*** Begin section ***

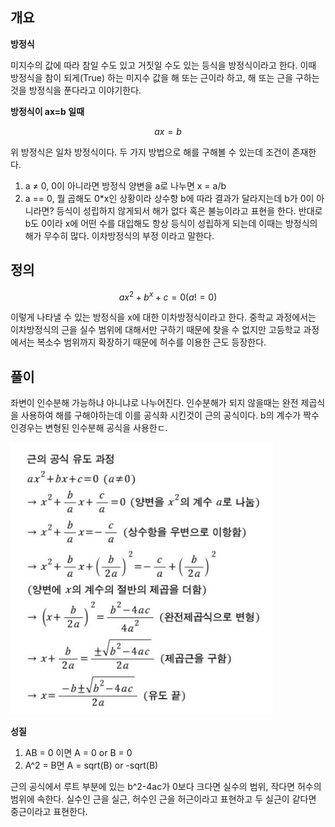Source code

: ## 개요

**방정식**

미지수의 값에 따라 참일 수도 있고 거짓일 수도 있는 등식을 방정식이라고 한다. 이때 방정식을 참이 되게(True) 하는 미지수 값을 해 또는 근이라 하고, 해 또는 근을 구하는것을 방정식을 푼다라고 이야기한다.

**방정식이 ax=b 일때**

$$
ax=b
$$

위 방정식은 일차 방정식이다. 두 가지 방법으로 해를 구해볼 수 있는데 조건이 존재한다.

1. a ≠ 0, 0이 아니라면 방정식 양변을 a로 나누면 x = a/b
2. a == 0, 뭘 곱해도 0*x인 상황이라 상수항 b에 따라 결과가 달라지는데 b가 0이 아니라면? 등식이 성립하지 않게되서 해가 없다 혹은 불능이라고 표현을 한다.  반대로 b도 0이라 x에 어떤 수를 대입해도 항상 등식이 성립하게 되는데 이때는 방정식의 해가 무수히 많다. 이차방정식의 부정 이라고 말한다.

## **정의**

$$
ax^2+b^x+c=0 (a!=0)
$$

이렇게 나타낼 수 있는 방정식을 x에 대한 이차방정식이라고 한다. 중학교 과정에서는 이차방정식의 근을 실수 범위에 대해서만 구하기 때문에 찾을 수 없지만 고등학교 과정에서는 복소수 범위까지 확장하기 때문에 허수를 이용한 근도 등장한다.

## 풀이

좌변이 인수분해 가능하냐 아니냐로 나누어진다. 인수분해가 되지 않을때는 완전 제곱식을 사용하여 해를 구해야하는데 이를 공식화 시킨것이 근의 공식이다. b의 계수가 짝수인경우는 변형된 인수분해 공식을 사용한ㄷ. 

![Alt text](image.png)

**성질**

1. AB = 0 이면 A = 0 or B = 0
2. A^2 = B면 A = sqrt(B) or -sqrt(B)

근의 공식에서 루트 부분에 있는 b^2-4ac가 0보다 크다면 실수의 범위, 작다면 허수의 범위에 속한다. 실수인 근을 실근, 허수인 근을 허근이라고 표현하고 두 실근이 같다면 중근이라고 표현한다.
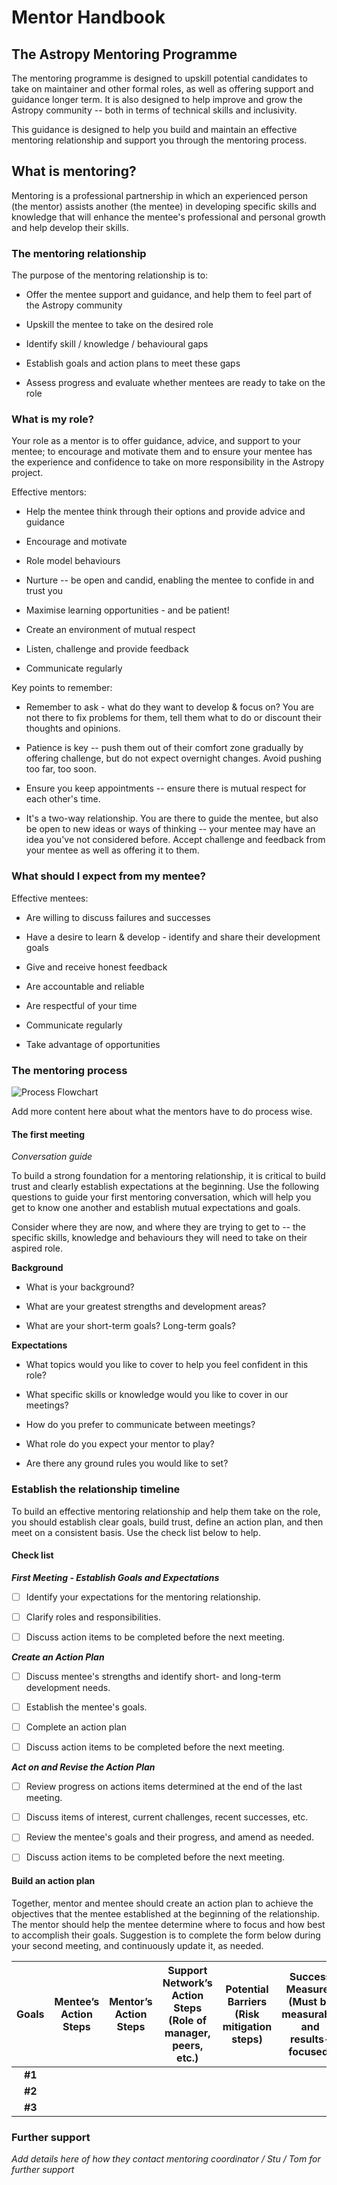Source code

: # Mentor Handbook

## The Astropy Mentoring Programme

The mentoring programme is designed to upskill potential candidates to
take on maintainer and other formal roles, as well as offering support
and guidance longer term. It is also designed to help improve and grow
the Astropy community -- both in terms of technical skills and
inclusivity.

This guidance is designed to help you build and maintain an effective
mentoring relationship and support you through the mentoring process.

## What is mentoring?

Mentoring is a professional partnership in which an experienced person
(the mentor) assists another (the mentee) in developing specific skills
and knowledge that will enhance the mentee's professional and personal
growth and help develop their skills.

### The mentoring relationship

The purpose of the mentoring relationship is to:

-   Offer the mentee support and guidance, and help them to feel part of
    the Astropy community

-   Upskill the mentee to take on the desired role

-   Identify skill / knowledge / behavioural gaps

-   Establish goals and action plans to meet these gaps

-   Assess progress and evaluate whether mentees are ready to take on the role

### What is my role?

Your role as a mentor is to offer guidance, advice, and support to your
mentee; to encourage and motivate them and to ensure your mentee has the
experience and confidence to take on more responsibility in the Astropy project.

Effective mentors:

-   Help the mentee think through their options and provide advice and
    guidance

-   Encourage and motivate

-   Role model behaviours

-   Nurture -- be open and candid, enabling the mentee to confide in and
    trust you

-   Maximise learning opportunities - and be patient!

-   Create an environment of mutual respect

-   Listen, challenge and provide feedback

-   Communicate regularly

Key points to remember:

-   Remember to ask - what do they want to develop & focus on? You are
    not there to fix problems for them, tell them what to do or discount
    their thoughts and opinions.

-   Patience is key -- push them out of their comfort zone gradually by
    offering challenge, but do not expect overnight changes. Avoid
    pushing too far, too soon.

-   Ensure you keep appointments -- ensure there is mutual respect for
    each other's time.

-   It's a two-way relationship. You are there to guide the mentee, but
    also be open to new ideas or ways of thinking -- your mentee may
    have an idea you've not considered before. Accept challenge and
    feedback from your mentee as well as offering it to them.

### What should I expect from my mentee?

Effective mentees:

-   Are willing to discuss failures and successes

-   Have a desire to learn & develop - identify and share their
    development goals

-   Give and receive honest feedback

-   Are accountable and reliable

-   Are respectful of your time

-   Communicate regularly

-   Take advantage of opportunities

### The mentoring process

![Process Flowchart](./mentoring_process_flowchart.png)

Add more content here about what the mentors have to do process wise.

#### The first meeting

*Conversation guide*

To build a strong foundation for a mentoring relationship, it is
critical to build trust and clearly establish expectations at the
beginning. Use the following questions to guide your first mentoring
conversation, which will help you get to know one another and establish
mutual expectations and goals.

Consider where they are now, and where they are trying to get to -- the
specific skills, knowledge and behaviours they will need to take on
their aspired role.

**Background**

- What is your background?

- What are your greatest strengths and development areas?

- What are your short-term goals?  Long-term goals?

**Expectations**

- What topics would you like to cover to help you feel confident in this role?

- What specific skills or knowledge would you like to cover in our meetings?

- How do you prefer to communicate between meetings?

- What role do you expect your mentor to play?

- Are there any ground rules you would like to set?

### Establish the relationship timeline

To build an effective mentoring relationship and help them take on the
role, you should establish clear goals, build trust, define an action
plan, and then meet on a consistent basis. Use the check list below to
help.

#### Check list

***First Meeting - Establish Goals and Expectations***

- [ ] Identify your expectations for the mentoring relationship.

- [ ] Clarify roles and responsibilities.

- [ ] Discuss action items to be completed before the next meeting.

***Create an Action Plan***

- [ ] Discuss mentee's strengths and identify short- and long-term development needs.

- [ ] Establish the mentee's goals.

- [ ] Complete an action plan

- [ ] Discuss action items to be completed before the next meeting.

***Act on and Revise the Action Plan***

- [ ] Review progress on actions items determined at the end of the last meeting.

- [ ] Discuss items of interest, current challenges, recent successes, etc.

- [ ] Review the mentee's goals and their progress, and amend as needed.

- [ ] Discuss action items to be completed before the next meeting.

#### Build an action plan

Together, mentor and mentee should create an action plan to achieve the
objectives that the mentee established at the beginning of the
relationship. The mentor should help the mentee determine where to focus
and how best to accomplish their goals. Suggestion is to complete the
form below during your second meeting, and continuously update it, as
needed.

| Goals  | Mentee’s Action Steps | Mentor’s Action Steps | Support Network’s Action Steps (Role of manager, peers, etc.) | Potential Barriers (Risk mitigation steps) | Success Measures (Must be measurable and results-focused) | Target Completion Date(s) |
|:------:|:---------------------:|:---------------------:|:-------------------------------------------------------------:|:------------------------------------------:|:---------------------------------------------------------:|:-------------------------:|
| **#1** |                       |                       |                                                               |                                            |                                                           |                           |
| **#2** |                       |                       |                                                               |                                            |                                                           |                           |
| **#3** |                       |                       |                                                               |                                            |                                                           |                           |

### Further support

*Add details here of how they contact mentoring coordinator / Stu / Tom
for further support*

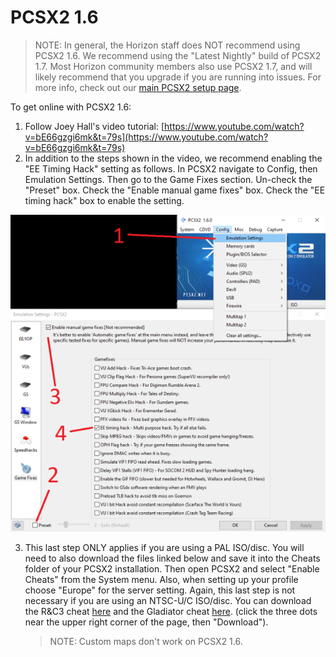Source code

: # PCSX2 1.6

   > NOTE: In general, the Horizon staff does NOT recommend using PCSX2 1.6. We recommend using the "Latest Nightly" build of PCSX2 1.7. Most Horizon community members also use PCSX2 1.7, and will likely recommend that you upgrade if you are running into issues. For more info, check out our [main PCSX2 setup page](https://github.com/Horizon-Private-Server/horizon-wiki/tree/main/getting-online/pcsx2).

To get online with PCSX2 1.6:

1. Follow Joey Hall's video tutorial: [https://www.youtube.com/watch?v=bE66gzgi6mk&t=79s](https://www.youtube.com/watch?v=bE66gzgi6mk&t=79s)
2. In addition to the steps shown in the video, we recommend enabling the "EE Timing Hack" setting as follows. In PCSX2 navigate to Config, then Emulation Settings. Then go to the Game Fixes section. Un-check the "Preset" box. Check the "Enable manual game fixes" box. Check the "EE timing hack" box to enable the setting. 

![img](/assets/pcsx2/emulation_settings.png)

3. This last step ONLY applies if you are using a PAL ISO/disc. You will need to also download the files linked below and save it into the Cheats folder of your PCSX2 installation. Then open PCSX2 and select "Enable Cheats" from the System menu. Also, when setting up your profile choose "Europe" for the server setting. Again, this last step is not necessary if you are using an NTSC-U/C ISO/disc. You can download the R&C3 cheat [here](/assets/cheats/17125698.pnach) and the Gladiator cheat [here](/assets/cheats/D697D204.pnach). (click the three dots near the upper right corner of the page, then "Download").

   > NOTE: Custom maps don't work on PCSX2 1.6.
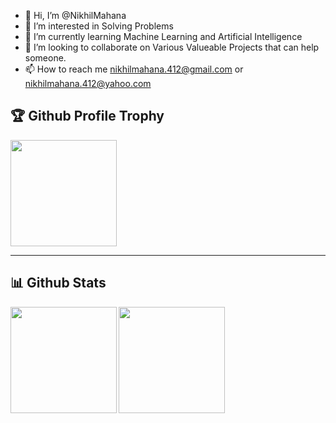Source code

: 

- 👋 Hi, I’m @NikhilMahana
- 👀 I’m interested in Solving Problems
- 🌱 I’m currently learning Machine Learning and Artificial Intelligence
- 💞️ I’m looking to collaborate on Various Valueable Projects that can help someone.
- 📫 How to reach me nikhilmahana.412@gmail.com or nikhilmahana.412@yahoo.com 





<h2>🏆 Github Profile Trophy</h2>
<a href="https://github.com/ryo-ma/github-profile-trophy">
  <img height="170" src="https://github-profile-trophy.vercel.app/?username=NikhilMahana&column=8&theme=algolia&no-frame=true"/>
</a>

---
<h2>📊 Github Stats</h2>
<div>
  <img height="170" align="left" src="https://github-readme-stats.vercel.app/api?username=NikhilMahana&theme=algolia&count_private=true&include_all_commits=true" />
  <img height="170" align="left"src="https://github-readme-stats.vercel.app/api/top-langs/?username=NikhilMahana&layout=compact&theme=blue-green" />
</div>

<!---
NikhilMahana/NikhilMahana is a ✨ special ✨ repository because its `README.md` (this file) appears on your GitHub profile.
You can click the Preview link to take a look at your changes.
--->
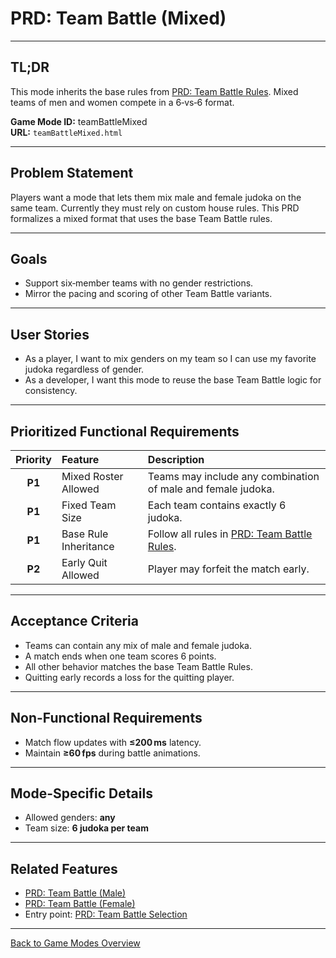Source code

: # PRD: Team Battle (Mixed)

---

## TL;DR

This mode inherits the base rules from [PRD: Team Battle Rules](prdTeamBattleRules.md). Mixed teams of men and women compete in a 6‑vs‑6 format.

**Game Mode ID:** teamBattleMixed  
**URL:** `teamBattleMixed.html`

---

## Problem Statement

Players want a mode that lets them mix male and female judoka on the same team. Currently they must rely on custom house rules. This PRD formalizes a mixed format that uses the base Team Battle rules.

---

## Goals

- Support six‑member teams with no gender restrictions.
- Mirror the pacing and scoring of other Team Battle variants.

---

## User Stories

- As a player, I want to mix genders on my team so I can use my favorite judoka regardless of gender.
- As a developer, I want this mode to reuse the base Team Battle logic for consistency.

---

## Prioritized Functional Requirements

| Priority | Feature              | Description                                                    |
|:--------:|:--------------------|:---------------------------------------------------------------|
| **P1**   | Mixed Roster Allowed| Teams may include any combination of male and female judoka.   |
| **P1**   | Fixed Team Size     | Each team contains exactly 6 judoka.                           |
| **P1**   | Base Rule Inheritance| Follow all rules in [PRD: Team Battle Rules](prdTeamBattleRules.md). |
| **P2**   | Early Quit Allowed  | Player may forfeit the match early.                            |

---

## Acceptance Criteria

- Teams can contain any mix of male and female judoka.
- A match ends when one team scores 6 points.
- All other behavior matches the base Team Battle Rules.
- Quitting early records a loss for the quitting player.

---

## Non-Functional Requirements

- Match flow updates with **≤200 ms** latency.
- Maintain **≥60 fps** during battle animations.

---

## Mode-Specific Details

- Allowed genders: **any**
- Team size: **6 judoka per team**

---

## Related Features

- [PRD: Team Battle (Male)](prdTeamBattleMale.md)
- [PRD: Team Battle (Female)](prdTeamBattleFemale.md)
- Entry point: [PRD: Team Battle Selection](prdTeamBattleSelection.md)

---

[Back to Game Modes Overview](prdGameModes.md)
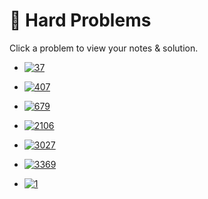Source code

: # 🔴 Hard Problems

Click a problem to view your notes & solution.

- [![37](https://img.shields.io/badge/37-Sudoku_Solver-red)](/problems/37.md)
- [![407](https://img.shields.io/badge/407-Trapping_Rain_Water_II-red)](/problems/407.md)
- [![679](https://img.shields.io/badge/679-24_Game-red)](/problems/679.md)
- [![2106](https://img.shields.io/badge/2106-Maximum_Fruits_Harvested_After_at_Most_K_Steps-red)](/problems/2106.md)
- [![3027](https://img.shields.io/badge/3027-Find_the_Number_of_Ways_to_Place_People_II-red)](/problems/3027.md)
- [![3369](https://img.shields.io/badge/3369-Find_the_Maximum_Number_of_Fruits_Collected-red)](/problems/3369.md)

- [![1](https://img.shields.io/badge/1-Test_Problem_By_Pritam-red)](/problems/1.md)
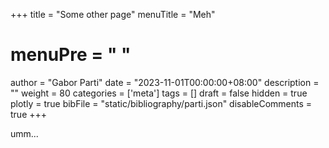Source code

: +++
title = "Some other page"
menuTitle = "Meh"
# menuPre = "<i class='fas fa-angle-double-up'></i> "
author = "Gabor Parti"
date = "2023-11-01T00:00:00+08:00"
description = ""
weight = 80
categories = ['meta']
tags = []
draft = false
hidden = true
plotly = true
bibFile = "static/bibliography/parti.json"
disableComments = true
+++

umm...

*** End section ***

INSTRUCTIONS TO FOLLOW:
Omit the pictures. Print, word for word, the lines from the beginning of the entries above through the line that holds "Your role as".

TASK ANSWER:
Source code

: ## 개요

**방정식**

미지수의 값에 따라 참일 수도 있고 거짓일 수도 있는 등식을 방정식이라고 한다. 이때 방정식을 참이 되게(True) 하는 미지수 값을 해 또는 근이라 하고, 해 또는 근을 구하는것을 방정식을 푼다라고 이야기한다.

**방정식이 ax=b 일때**

$$
ax=b
$$

위 방정식은 일차 방정식이다. 두 가지 방법으로 해를 구해볼 수 있는데 조건이 존재한다.

1. a ≠ 0, 0이 아니라면 방정식 양변을 a로 나누면 x = a/b
2. a == 0, 뭘 곱해도 0*x인 상황이라 상수항 b에 따라 결과가 달라지는데 b가 0이 아니라면? 등식이 성립하지 않게되서 해가 없다 혹은 불능이라고 표현을 한다.  반대로 b도 0이라 x에 어떤 수를 대입해도 항상 등식이 성립하게 되는데 이때는 방정식의 해가 무수히 많다. 이차방정식의 부정 이라고 말한다.

## **정의**

$$
ax^2+b^x+c=0 (a!=0)
$$

이렇게 나타낼 수 있는 방정식을 x에 대한 이차방정식이라고 한다. 중학교 과정에서는 이차방정식의 근을 실수 범위에 대해서만 구하기 때문에 찾을 수 없지만 고등학교 과정에서는 복소수 범위까지 확장하기 때문에 허수를 이용한 근도 등장한다.

## 풀이

좌변이 인수분해 가능하냐 아니냐로 나누어진다. 인수분해가 되지 않을때는 완전 제곱식을 사용하여 해를 구해야하는데 이를 공식화 시킨것이 근의 공식이다. b의 계수가 짝수인경우는 변형된 인수분해 공식을 사용한ㄷ. 

![Alt text](image.png)

**성질**

1. AB = 0 이면 A = 0 or B = 0
2. A^2 = B면 A = sqrt(B) or -sqrt(B)

근의 공식에서 루트 부분에 있는 b^2-4ac가 0보다 크다면 실수의 범위, 작다면 허수의 범위에 속한다. 실수인 근을 실근, 허수인 근을 허근이라고 표현하고 두 실근이 같다면 중근이라고 표현한다.
Source code

: # Mentor Handbook

## The Astropy Mentoring Programme

The mentoring programme is designed to upskill potential candidates to
take on maintainer and other formal roles, as well as offering support
and guidance longer term. It is also designed to help improve and grow
the Astropy community -- both in terms of technical skills and
inclusivity.

This guidance is designed to help you build and maintain an effective
mentoring relationship and support you through the mentoring process.

## What is mentoring?

Mentoring is a professional partnership in which an experienced person
(the mentor) assists another (the mentee) in developing specific skills
and knowledge that will enhance the mentee's professional and personal
growth and help develop their skills.

### The mentoring relationship

The purpose of the mentoring relationship is to:

-   Offer the mentee support and guidance, and help them to feel part of
    the Astropy community

-   Upskill the mentee to take on the desired role

-   Identify skill / knowledge / behavioural gaps

-   Establish goals and action plans to meet these gaps

-   Assess progress and evaluate whether mentees are ready to take on the role

### What is my role?

Your role as a mentor is to offer guidance, advice, and support to your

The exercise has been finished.